KENTUCKY ASSN. OF HEALTH PLANS, INC. v. MILLER

Opinion of the Court

other entities from doing, with the regulated entities, what the regulations forbid; this does not suffice to place such regulation outside the scope of ERISA's saving clause.1

1 Petitioners also contend that Ky. Rev. Stat. Ann. § 304.17A-270 (West 2001) is not "specifically directed toward" insurers because it applies to "self-insurer or multiple employer welfare arrangement[s] not exempt from state regulation by ERISA." § 304.17A-005(23). We do not think § 304.17A-270's application to self-insured non-ERISA plans forfeits its status as a "law . . . which regulates insurance" under 29 U. S. C. § 1144(b)(2)(A). ERISA's saving clause does not require that a state law regulate "insurance companies" or even "the business of insurance" to be saved from pre-emption; it need only be a "law . . . which regulates insurance," ibid. (emphasis added), and self-insured plans engage in the same sort of risk pooling arrangements as separate entities that provide insurance to an employee benefit plan. Any contrary view would render super-fluous ERISA's "deemer clause," § 1144(b)(2)(B), which provides that an employee benefit plan covered by ERISA may not "be deemed to be an insurance company or other insurer . . . or to be engaged in the business of insurance . . . for purposes of any law of any State purporting to regulate insurance companies [or] insurance contracts. . . ." That clause has effect only on state laws saved from pre-emption by § 1144(b)(2)(A) that would, in the absence of § 1144(b)(2)(B), be allowed to regulate self-insured employee benefit plans. Under petitioners' view, such laws would never be saved from pre-emption in the first place. (The deemer clause presents no obstacle to Kentucky's law, which reaches only those employee benefit plans "not exempt from state regulation by ERISA.")

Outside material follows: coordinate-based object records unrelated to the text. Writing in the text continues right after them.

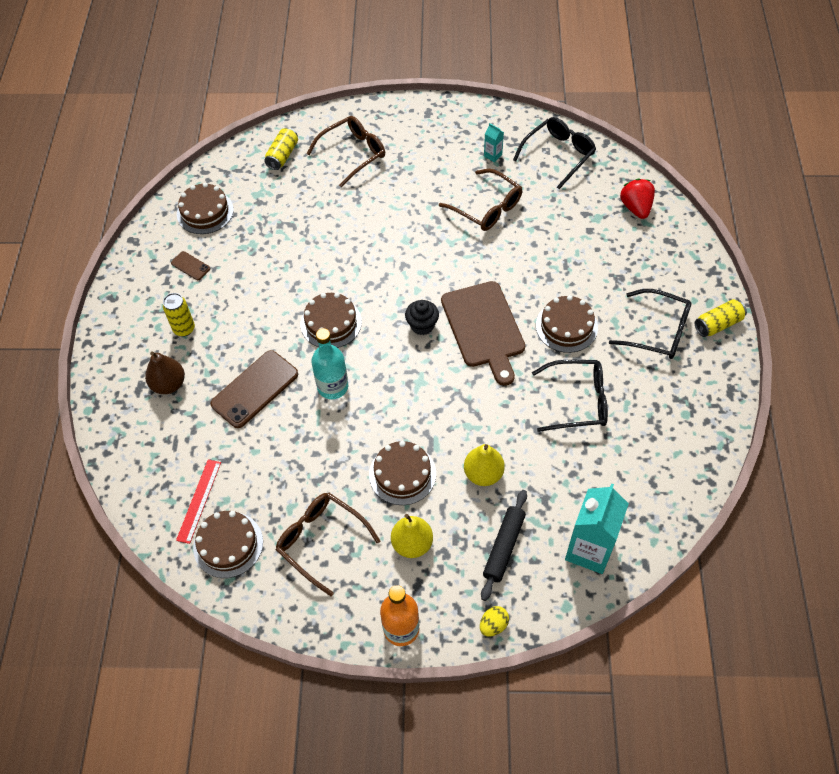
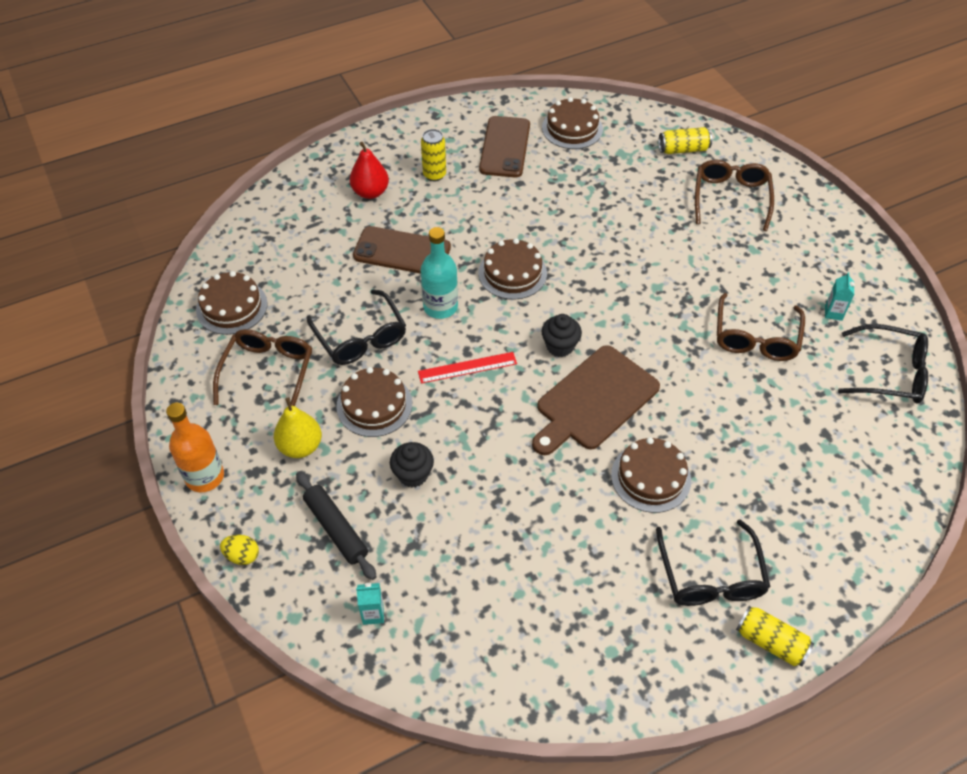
camera: 60 degrees right, 5 degrees down
brown pear [145,351,185,394] -> red pear [350,142,389,199]
brown phone [171,251,210,280] -> brown phone [479,116,530,177], size x2.07
red ruler [176,460,221,544] -> red ruler moved to [418,352,517,384]
brown glasses [307,116,385,187] -> brown glasses turned 105 degrees counterclockwise [695,160,774,231]
yellow pear [464,444,505,486] -> black cupcake [390,442,434,487]
black rolling pin [481,490,527,601] -> black rolling pin turned 60 degrees clockwise [296,471,377,580]
black glasses [532,360,608,432] -> black glasses moved to [306,289,406,365]
turquoise carton [565,483,629,574] -> turquoise carton [356,583,384,625], size x0.43
red strawberry [620,178,655,219] -> none

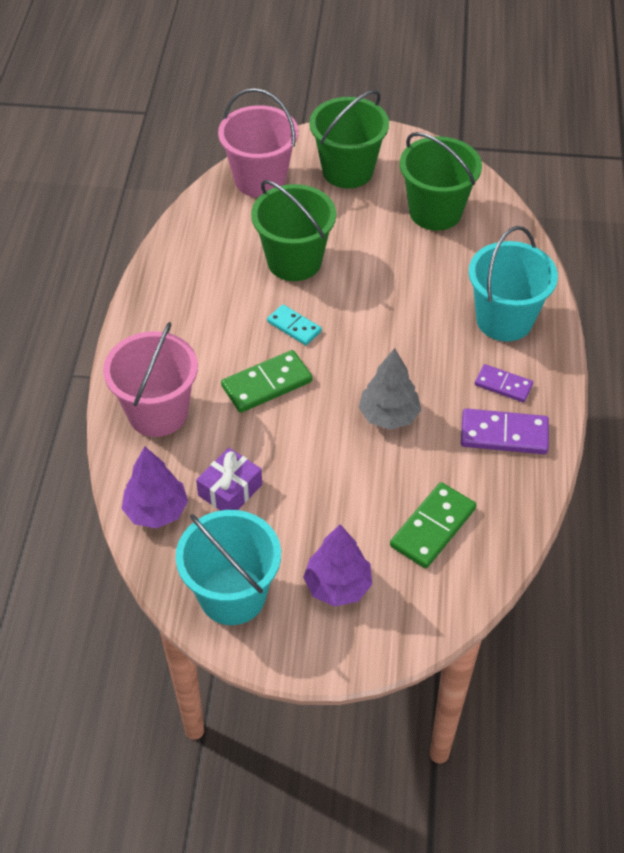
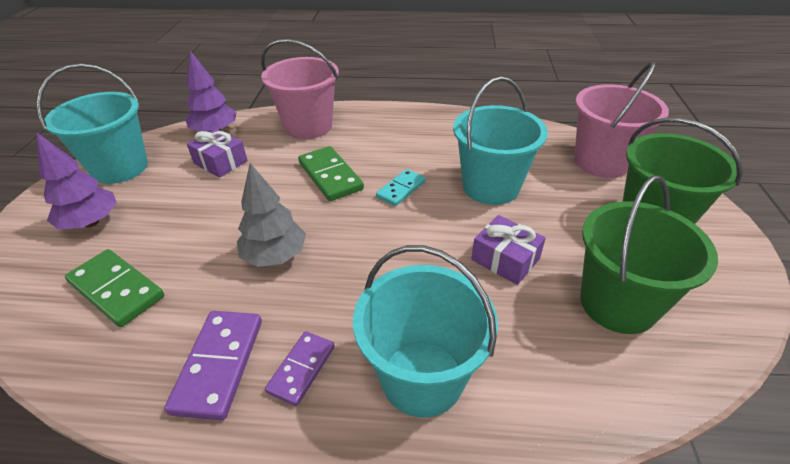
camera: 90 degrees right, 10 degrees down
green bucket [251,180,336,281] -> turquoise bucket [453,76,548,205]
none -> purple gift [471,215,546,285]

Both of Kentucky's AWP laws apply to all HMOs, including HMOs that do not act as insurers but instead provide only administrative services to self-insured plans. Petitioners maintain that the application to noninsuring HMOs forfeits the laws' status as "law[s] . . . which regulat[e] insurance." § 1144(b)(2)(A). We disagree. To begin with, these noninsuring HMOs would be administering self-insured plans, which we think suffices to bring them within the activity of insurance for purposes of § 1144(b)(2)(A). Moreover, we think petitioners' argument is foreclosed by Rush Prudential HMO, Inc. v. Moran, 536 U. S. 355, 372 (2002), where we noted that Illinois' independent-review laws contained "some over-breadth in the application of [215 Ill. Comp. Stat., ch. 125,] § 4-10 [(2000)] beyond orthodox HMOs," yet held that "there is no reason to think Congress would have meant such minimal application to noninsurers to remove a state law entirely from the category of insurance regulation saved from preemption."